Endotoxin levels in the purified RBD219-N1C1 samples were measured using the Endosafe Portable Testing System (Charles River Laboratory, Wilmington, USA). The purified protein was diluted 10-fold with Endosafe LAL reagent water, and 25 μL of diluted protein was loaded to each of the four wells of PTS20 Limulus amebocyte lysate Reagent Cartridge for the measurement as described in the literature (Charles River Laboratory, Wilmington, USA) (Jimenez et al. 2010).
In vitro ACE2 binding ELISA
The binding of RBD219-N1C1 to recombinant human ACE2 was evaluated using an ELISA procedure described previously (Chen et al. 2021).
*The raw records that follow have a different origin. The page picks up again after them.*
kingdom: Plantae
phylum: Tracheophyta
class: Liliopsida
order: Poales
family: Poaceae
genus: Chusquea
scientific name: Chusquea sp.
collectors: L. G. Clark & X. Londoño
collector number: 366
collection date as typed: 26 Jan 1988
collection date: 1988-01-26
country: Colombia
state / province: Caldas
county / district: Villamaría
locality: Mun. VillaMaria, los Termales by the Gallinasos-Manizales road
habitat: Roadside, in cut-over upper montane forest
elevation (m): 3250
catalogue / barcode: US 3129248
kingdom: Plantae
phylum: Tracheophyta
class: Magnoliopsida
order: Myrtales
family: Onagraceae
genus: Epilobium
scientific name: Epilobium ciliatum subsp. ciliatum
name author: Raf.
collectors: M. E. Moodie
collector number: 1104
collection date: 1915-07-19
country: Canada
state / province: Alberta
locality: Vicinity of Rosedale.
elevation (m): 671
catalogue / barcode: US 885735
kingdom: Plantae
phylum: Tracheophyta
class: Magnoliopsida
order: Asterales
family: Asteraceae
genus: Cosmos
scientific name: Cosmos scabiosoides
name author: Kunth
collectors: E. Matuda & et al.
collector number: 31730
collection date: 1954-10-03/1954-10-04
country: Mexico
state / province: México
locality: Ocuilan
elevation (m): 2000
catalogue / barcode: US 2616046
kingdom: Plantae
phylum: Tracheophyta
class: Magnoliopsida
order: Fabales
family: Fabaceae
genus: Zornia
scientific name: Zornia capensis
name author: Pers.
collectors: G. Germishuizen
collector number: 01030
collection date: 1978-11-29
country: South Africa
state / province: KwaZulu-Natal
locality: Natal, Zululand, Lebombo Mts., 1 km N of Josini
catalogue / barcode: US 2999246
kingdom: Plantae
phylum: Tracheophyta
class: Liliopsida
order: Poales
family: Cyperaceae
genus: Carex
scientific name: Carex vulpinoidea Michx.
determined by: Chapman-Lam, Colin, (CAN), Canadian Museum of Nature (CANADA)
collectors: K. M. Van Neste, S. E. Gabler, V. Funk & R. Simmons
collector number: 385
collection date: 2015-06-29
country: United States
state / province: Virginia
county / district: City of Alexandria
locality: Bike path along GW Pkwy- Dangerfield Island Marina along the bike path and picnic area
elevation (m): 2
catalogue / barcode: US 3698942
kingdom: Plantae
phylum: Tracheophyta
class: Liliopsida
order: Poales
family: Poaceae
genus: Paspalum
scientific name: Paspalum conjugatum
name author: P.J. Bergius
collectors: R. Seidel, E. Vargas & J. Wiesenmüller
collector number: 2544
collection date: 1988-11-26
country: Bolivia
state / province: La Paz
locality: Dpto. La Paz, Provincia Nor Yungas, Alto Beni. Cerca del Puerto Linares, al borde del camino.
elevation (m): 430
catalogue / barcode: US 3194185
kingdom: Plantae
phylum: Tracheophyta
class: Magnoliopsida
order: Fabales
In short, 96-well ELISA plates were coated with 100 μL of 2 μg/mL RBD219-N1C1 overnight at 4 °C followed by blocking with PBST/0.1% BSA. One hundred microliters of serially diluted ACE2-hFc (LakePharma, San Carlos, USA; Cat#: 46672) was added to the wells and incubated at room temperature for 2 h, and the binding was detected by adding 100 μL 1:10,000 diluted HRP conjugated anti-human IgG antibodies (GenScript, Piscataway, USA; Cat#: A00166) with a 1-h incubation period at room temperature. Finally, 100 μL TMB substrate was provided to each well to react with HRP and the reaction was terminated with 100 μL of 1 M HCl. Absorbance at 450 nm was measured using an Epoch 2 microplate reader (BioTek, Winooski, USA).